CAIRO: The US predicted in 2006 that then-president Hosni Mubarak would name then-intelligence chief Omar Suleiman his first vice president, a recently revealed partial extract of a Wikileaks cable said.
On June 14, 2005, London-based Financial Times published a story about Mubarak’s intention to name a vice president following the first multi-candidate presidential elections that was to be held later in September of the same year.
“We reached out to the reporter who filed the story, who confirmed to us that Suleiman Awad, a key aide to Mubarak and his official spokesman, had made the remark, on-the-record, over dinner with her and several British colleagues,” the cable said.
“Of the [contacts]…who gave the story credence, all agreed that intelligence chief general Omar Suleiman was the most likely to be named to the post,” the leaked document added.
The cable said some US embassy contacts approached for reaction were in turn surprised, bemused, and skeptical of the report.
“Of eight contacts we spoke with, only one, a prominent newspaper publisher and activist had heard of the story. Most agreed the timing of such an announcement, and the means selected to convey it, were strange, the cable said.

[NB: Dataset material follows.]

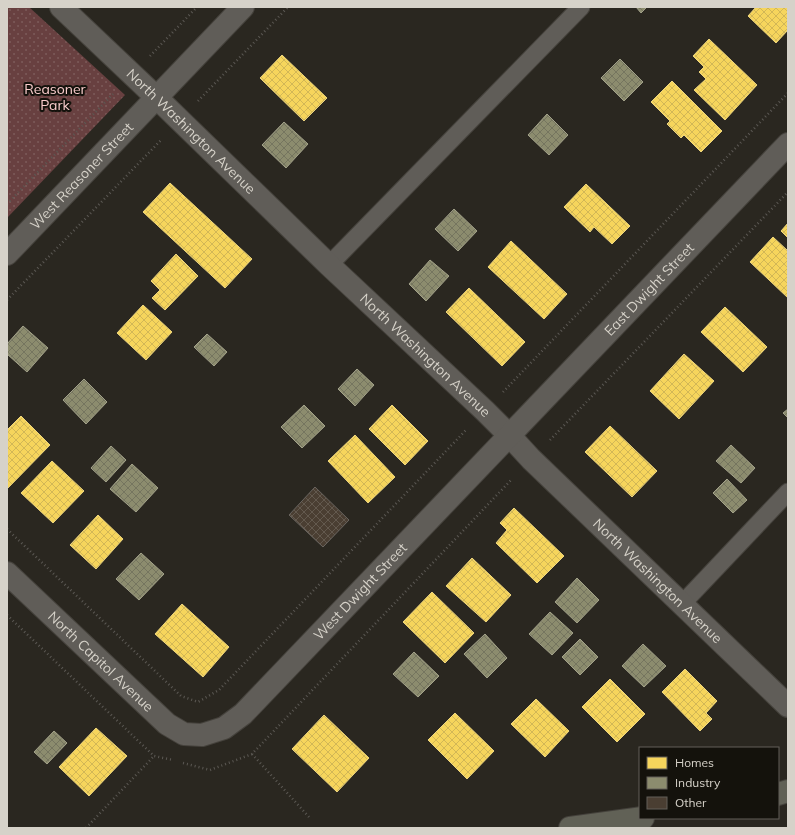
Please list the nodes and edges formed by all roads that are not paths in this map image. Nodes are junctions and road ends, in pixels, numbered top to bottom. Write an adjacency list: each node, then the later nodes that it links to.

Suleiman was one of Mubarak’s closest advisors who enjoyed an increased public profile in earlier years with his role as Egypt’s point man on the Israeli-Palestinian conflict.
The post of vice president had been vacant since Mubarak took office in October 1981 following the assassination of president Anwar Sadat.
Mubarak named Suleiman his VP years after the cable was confidentially sent, following the nationwide Jan. 25 uprising demanding his ouster.
In addition to other concessions including a promise not to run for a sixth term, Mubarak’s move appeared to be an attempt to appease the angry crowds. But protesters, mainly in Cairo’s Tahrir Square and other parts of Egypt, refused to leave the streets before Mubarak stepped down. He did so on Feb. 11, handing over power to the Supreme Council of the Armed Forces (SCAF).
A day earlier, Mubarak had handed over his powers to Suleiman. A pale-faced Suleiman, who was VP for less than a month, read out Mubarak’s stepping down letter in a brief TV appearance on Feb. 11.
Over the years, Suleiman’s name was often brought up in speculations of possible successors to Mubarak. He provided for a more favorable candidate than Mubarak’s son, Gamal.
However, when posters were spotted across the capital promoting “Suleiman for president” early September 2010, security officials made sure that no newspapers ran the news. Printed copies were burnt before they left print houses and others were made to pull the story. At the time, Mubarak and his son Gamal were in Washington, DC.